Это была не жилплощадь, это был дом. Дом, где беседовали, читали стихи, музицировали, спорили, мечтали. Здесь в разное время бывали поэты Антокольский, Арсенева, Пастернак, Петровых, Тарковский, Кочетков, Благинина, Оболдуев, актеры Белевцева, Фрелих, драматург Любимова. Были долгие телефонные разговоры с Леонидом Леоновым, Иваном Новиковым. До войны судьба связывала Звягинцеву с Мейерхольдом, Цветаевой, Андреем Белым.
На одном из вечеров речь зашла о нем, о Борисе Николаевиче Бугаеве, пожелавшем подписываться — Андрей Белый, о поэте, прозаике, исследователе стиха и ритма. В этот вечер я, что называется, разошелся и позволил себе произнести некий долговременный монолог или некую речь. На прощание хозяин дома Александр Сергеевич сказал мне тихо: «Погодите!» — и склонился над старинным сундуком, полным бумаг. Наконец он протянул мне рукопись: «Это ваше! Берите, пожалуйста!»

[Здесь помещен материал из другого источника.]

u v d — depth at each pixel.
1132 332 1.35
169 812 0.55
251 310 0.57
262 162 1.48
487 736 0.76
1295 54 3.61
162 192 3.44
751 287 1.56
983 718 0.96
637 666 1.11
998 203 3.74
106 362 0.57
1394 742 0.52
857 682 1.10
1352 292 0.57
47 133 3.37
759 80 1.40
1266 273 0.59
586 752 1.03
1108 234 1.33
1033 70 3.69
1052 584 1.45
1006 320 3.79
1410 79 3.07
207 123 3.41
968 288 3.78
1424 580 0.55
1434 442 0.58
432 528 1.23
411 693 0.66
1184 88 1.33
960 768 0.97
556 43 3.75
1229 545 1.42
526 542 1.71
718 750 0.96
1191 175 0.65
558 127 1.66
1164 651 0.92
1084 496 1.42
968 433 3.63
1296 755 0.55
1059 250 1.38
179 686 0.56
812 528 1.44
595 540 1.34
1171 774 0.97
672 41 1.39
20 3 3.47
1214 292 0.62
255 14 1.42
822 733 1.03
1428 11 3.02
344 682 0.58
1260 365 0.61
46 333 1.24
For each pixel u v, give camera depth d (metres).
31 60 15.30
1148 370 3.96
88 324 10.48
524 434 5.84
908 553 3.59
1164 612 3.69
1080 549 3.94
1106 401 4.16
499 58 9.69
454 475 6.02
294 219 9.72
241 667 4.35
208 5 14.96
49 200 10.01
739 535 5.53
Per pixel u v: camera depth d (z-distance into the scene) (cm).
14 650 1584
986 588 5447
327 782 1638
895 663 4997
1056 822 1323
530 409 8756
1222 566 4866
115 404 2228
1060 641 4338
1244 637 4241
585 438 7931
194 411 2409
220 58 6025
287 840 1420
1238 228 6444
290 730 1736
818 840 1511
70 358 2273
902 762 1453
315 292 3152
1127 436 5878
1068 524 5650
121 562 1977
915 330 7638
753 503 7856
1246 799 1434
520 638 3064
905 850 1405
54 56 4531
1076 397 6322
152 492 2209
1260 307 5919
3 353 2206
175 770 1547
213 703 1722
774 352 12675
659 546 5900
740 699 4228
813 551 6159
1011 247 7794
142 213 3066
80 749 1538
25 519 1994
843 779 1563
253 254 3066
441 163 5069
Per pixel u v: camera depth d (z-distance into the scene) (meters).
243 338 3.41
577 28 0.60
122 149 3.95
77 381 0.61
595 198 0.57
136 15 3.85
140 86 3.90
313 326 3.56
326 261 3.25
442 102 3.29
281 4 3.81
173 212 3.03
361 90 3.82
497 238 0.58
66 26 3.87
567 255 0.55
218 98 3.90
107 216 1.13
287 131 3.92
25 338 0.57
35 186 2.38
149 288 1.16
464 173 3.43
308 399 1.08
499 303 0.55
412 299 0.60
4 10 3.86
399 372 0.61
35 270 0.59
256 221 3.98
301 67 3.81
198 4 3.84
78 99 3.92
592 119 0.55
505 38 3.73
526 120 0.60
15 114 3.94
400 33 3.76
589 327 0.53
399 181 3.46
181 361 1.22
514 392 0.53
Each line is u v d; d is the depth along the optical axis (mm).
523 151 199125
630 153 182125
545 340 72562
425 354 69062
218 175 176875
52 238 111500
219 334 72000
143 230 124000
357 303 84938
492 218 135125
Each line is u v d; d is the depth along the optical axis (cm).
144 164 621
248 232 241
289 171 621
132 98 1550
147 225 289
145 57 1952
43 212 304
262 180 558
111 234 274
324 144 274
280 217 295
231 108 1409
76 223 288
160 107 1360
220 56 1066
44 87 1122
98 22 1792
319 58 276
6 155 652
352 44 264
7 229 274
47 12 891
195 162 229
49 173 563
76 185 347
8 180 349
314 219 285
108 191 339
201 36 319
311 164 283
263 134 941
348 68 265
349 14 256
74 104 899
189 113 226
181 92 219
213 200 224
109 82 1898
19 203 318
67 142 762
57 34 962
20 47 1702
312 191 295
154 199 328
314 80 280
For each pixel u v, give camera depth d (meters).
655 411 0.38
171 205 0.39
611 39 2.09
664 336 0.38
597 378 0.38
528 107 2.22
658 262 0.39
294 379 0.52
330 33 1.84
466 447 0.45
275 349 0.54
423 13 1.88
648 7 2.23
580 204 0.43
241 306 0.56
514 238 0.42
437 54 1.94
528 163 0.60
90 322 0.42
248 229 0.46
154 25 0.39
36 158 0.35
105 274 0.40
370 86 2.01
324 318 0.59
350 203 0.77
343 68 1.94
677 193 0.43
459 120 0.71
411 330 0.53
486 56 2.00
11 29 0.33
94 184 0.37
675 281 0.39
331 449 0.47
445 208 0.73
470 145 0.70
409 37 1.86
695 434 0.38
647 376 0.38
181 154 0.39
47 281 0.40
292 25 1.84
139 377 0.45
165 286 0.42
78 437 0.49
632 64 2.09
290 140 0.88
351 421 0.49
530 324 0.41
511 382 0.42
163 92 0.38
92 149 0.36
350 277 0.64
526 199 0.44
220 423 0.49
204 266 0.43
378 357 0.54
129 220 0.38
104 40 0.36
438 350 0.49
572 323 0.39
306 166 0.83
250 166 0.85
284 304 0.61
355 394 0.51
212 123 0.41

Я взглянул на рукопись. Узкие листы (их всего девятнадцать), крупный почерк, старая орфография. Заглавие — «Воспоминания о Л. Н. Толстом».
— С какой стати! — воскликнул я.
Но надо было знать хозяев дома. Они не копили ценности, а раздавали по назначению. И сами определяли это назначение.
— Вы увлечены Андреем Белым, посему рукопись должна быть у вас...
С тех пор и храню эту рукопись, решив, что опубликую ее в ту пору, когда после длительной паузы возникнет живой интерес к Андрею Белому, когда поймут, что прозвища «мистика», «путаника», «мракобеса» можно приклеить к нему, только не читая его, а веря на слово псевдолитературоведам, всем берущим цитаты из третьих рук. Мне кажется, что сейчас, после издания тома стихов и поэм и романа «Петербург», после отмечавшегося у нас столетия со дня рождения Андрея Белого, в читательской среде, прежде всего в кругах начитанной молодежи, возник интерес к этому неповторимому художнику. Это интерес к личности и сочинениям, желание сквозь строки поэта и прозаика прорваться к постижению эпохи Блока, Брюсова и, добавлю уверенно, Андрея Белого. Ждут публикации многие строки его, многие страницы... — Лев Озеров
Я встречал Л. Н.Толстого; эти встречи относятся к ранним воспоминаниям детства. Многое в этих встречах занесено дымкой прошлого, и живой образ покойного я вижу издалека; пятнадцать лет прошло со дня моей последней встречи с Толстым, нет поэтому у меня живых подробностей встреч: ряд бледных штрихов и ряд красочных впечатлений, часто весьма субъективных.
Мне остается лишь поделиться с читателями бледными штрихами, именно теперь наша обязанность записать все. что мы помним о Толстом. Скоро ведь личность его превратится в легенду.
Мои родители издавна были знакомы с Толстым. Изредка Лев Николаевич к нам заходил в бытность свою в Москве. Обыкновенно он приходил к моему отцу (профессору) с ходатайством за того или иного студента. Первое мое впечатление от Льва Николаевича крайне туманно и смутно; оно мне теперь представляется полусном, но, по свидетельству ближних, все было так, как я описываю.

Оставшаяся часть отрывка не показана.